Nel breve racconto Quelli che si allontanano da Omelas, Ursula Le Guin dipinge il quadro di un paese utopico, felice e armonioso, la cui apparente perfezione rivela una logica sacrificale spietata. La letteratura fantascientifica, in casi come questo, ci pone interrogativi scomodi ma necessari sul nostro rapporto con l’immaginazione politica, con la costruzione di alternative al capitalismo, con l’interiorizzazione della violenza, e ci ammonisce sempre a non ricondurre le dinamiche di potere a visioni semplicistiche. Che ruolo ha oggi per te l’immaginazione politica, in un contesto di disillusione e realismo politico diffuso?

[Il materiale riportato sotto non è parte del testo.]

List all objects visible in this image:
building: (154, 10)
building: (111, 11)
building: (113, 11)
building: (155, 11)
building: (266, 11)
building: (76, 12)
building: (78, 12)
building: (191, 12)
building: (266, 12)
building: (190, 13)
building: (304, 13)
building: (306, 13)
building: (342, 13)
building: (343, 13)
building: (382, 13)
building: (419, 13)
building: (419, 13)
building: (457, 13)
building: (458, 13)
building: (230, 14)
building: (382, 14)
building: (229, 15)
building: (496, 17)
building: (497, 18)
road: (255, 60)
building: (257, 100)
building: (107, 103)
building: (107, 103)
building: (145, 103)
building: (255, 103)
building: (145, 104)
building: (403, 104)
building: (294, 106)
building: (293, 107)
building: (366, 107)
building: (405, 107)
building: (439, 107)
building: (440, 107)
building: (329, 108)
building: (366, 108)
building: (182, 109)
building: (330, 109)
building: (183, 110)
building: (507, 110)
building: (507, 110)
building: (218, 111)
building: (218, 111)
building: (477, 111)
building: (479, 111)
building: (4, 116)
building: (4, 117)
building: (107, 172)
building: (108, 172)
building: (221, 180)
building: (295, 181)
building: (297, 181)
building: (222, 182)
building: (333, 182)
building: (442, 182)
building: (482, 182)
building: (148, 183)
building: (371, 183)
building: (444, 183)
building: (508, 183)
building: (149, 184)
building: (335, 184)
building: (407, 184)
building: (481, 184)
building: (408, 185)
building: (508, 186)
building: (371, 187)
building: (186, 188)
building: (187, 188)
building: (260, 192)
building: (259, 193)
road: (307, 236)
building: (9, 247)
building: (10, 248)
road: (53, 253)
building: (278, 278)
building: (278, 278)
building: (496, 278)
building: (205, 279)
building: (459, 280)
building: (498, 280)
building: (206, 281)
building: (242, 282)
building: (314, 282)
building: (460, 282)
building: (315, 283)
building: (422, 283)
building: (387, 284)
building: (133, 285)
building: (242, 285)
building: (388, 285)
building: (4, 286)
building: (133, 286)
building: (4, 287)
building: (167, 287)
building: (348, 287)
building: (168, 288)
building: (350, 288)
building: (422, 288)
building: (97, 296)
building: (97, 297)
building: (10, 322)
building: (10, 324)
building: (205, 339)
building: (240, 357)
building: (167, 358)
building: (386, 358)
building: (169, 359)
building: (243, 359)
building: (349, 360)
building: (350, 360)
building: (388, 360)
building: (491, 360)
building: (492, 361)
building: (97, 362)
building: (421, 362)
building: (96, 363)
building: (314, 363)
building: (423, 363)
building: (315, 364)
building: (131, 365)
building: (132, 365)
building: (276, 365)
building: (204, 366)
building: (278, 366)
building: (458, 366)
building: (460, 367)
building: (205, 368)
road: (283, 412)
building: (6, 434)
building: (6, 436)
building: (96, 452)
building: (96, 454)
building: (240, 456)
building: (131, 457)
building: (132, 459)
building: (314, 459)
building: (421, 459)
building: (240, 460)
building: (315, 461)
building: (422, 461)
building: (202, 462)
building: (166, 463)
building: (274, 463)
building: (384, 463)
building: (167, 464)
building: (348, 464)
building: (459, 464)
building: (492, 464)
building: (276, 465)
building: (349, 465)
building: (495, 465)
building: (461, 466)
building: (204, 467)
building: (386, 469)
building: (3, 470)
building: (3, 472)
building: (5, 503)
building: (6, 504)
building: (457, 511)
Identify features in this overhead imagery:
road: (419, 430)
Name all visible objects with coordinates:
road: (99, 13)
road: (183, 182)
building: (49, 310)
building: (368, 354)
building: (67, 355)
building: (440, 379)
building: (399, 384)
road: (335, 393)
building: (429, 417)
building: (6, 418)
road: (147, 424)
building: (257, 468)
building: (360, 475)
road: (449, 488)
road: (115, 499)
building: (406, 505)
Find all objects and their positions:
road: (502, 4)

L’immaginazione ha un ruolo importantissimo; e forse dovremmo riscoprirlo perché in parte mi sembra che il razionalismo scientifico si sia imposto come unico quadro di impostazione mentale per la lettura dei fenomeni; non intendo ovviamente mettere in discussione il principio della razionalità di per se, ma sento il peso di un’ansia degli schemi entro cui muoverci, quando sappiamo invece che spesso, nella storia e nei processi di cambiamento, un ruolo fondamentale lo ha avuto l’irrazionale, il lancio nel vuoto, l’assalto al cielo appunto. Un conto è comprendere i fenomeni, con gli strumenti materialisti e scientifici, ricordando però che dietro agli aggettivi con cui qualifichiamo esistono rapporti di potere sempre, un altro è spegnere quella parte del cervello legata all’entusiasmo, alle sfere emotive, al non solo pensare ALTRO, ma immaginare noi stess* come altro, altre o altr*.
Il capitalismo, l’imperialismo, ma anche i vari domini di stampo eterocispatriarcale e abilisti si reggono su rapporti materiali, simbolici, psichici ed economici all’interno della non ridistribuzione del potere, e provare a scardinare vari pezzi di questo tragico quadro significa proporre di immaginare. La cultura, soprattutto se indipendente, risente certamente delle condizioni materiali in cui opera, ma per sua costituzione si lega e si genera in uno spazio “astratto” che vive di immaginazione, di fantasia, di uscite temporanee dal qui ed ora. In Occidente abbiamo paura dei fascismi e della guerra, in altre parti del mondo dittature e guerre non si fermano da decenni. Le politiche identitarie, utili in alcuni momenti e di fronte ad alcuni avversari, mostrano bene la loro efficacia quando ci rendiamo conto che l’avversario è un vero e proprio nemico e quando il potere lo leggiamo anche come verbo, quando cioè non possiamo fare/agire perché qualcun’ altrO ha potuto imporre qualcosa. La cultura indipendente rimane uno spazio in cui possiamo, e questo forse è già un buono slancio di partenza.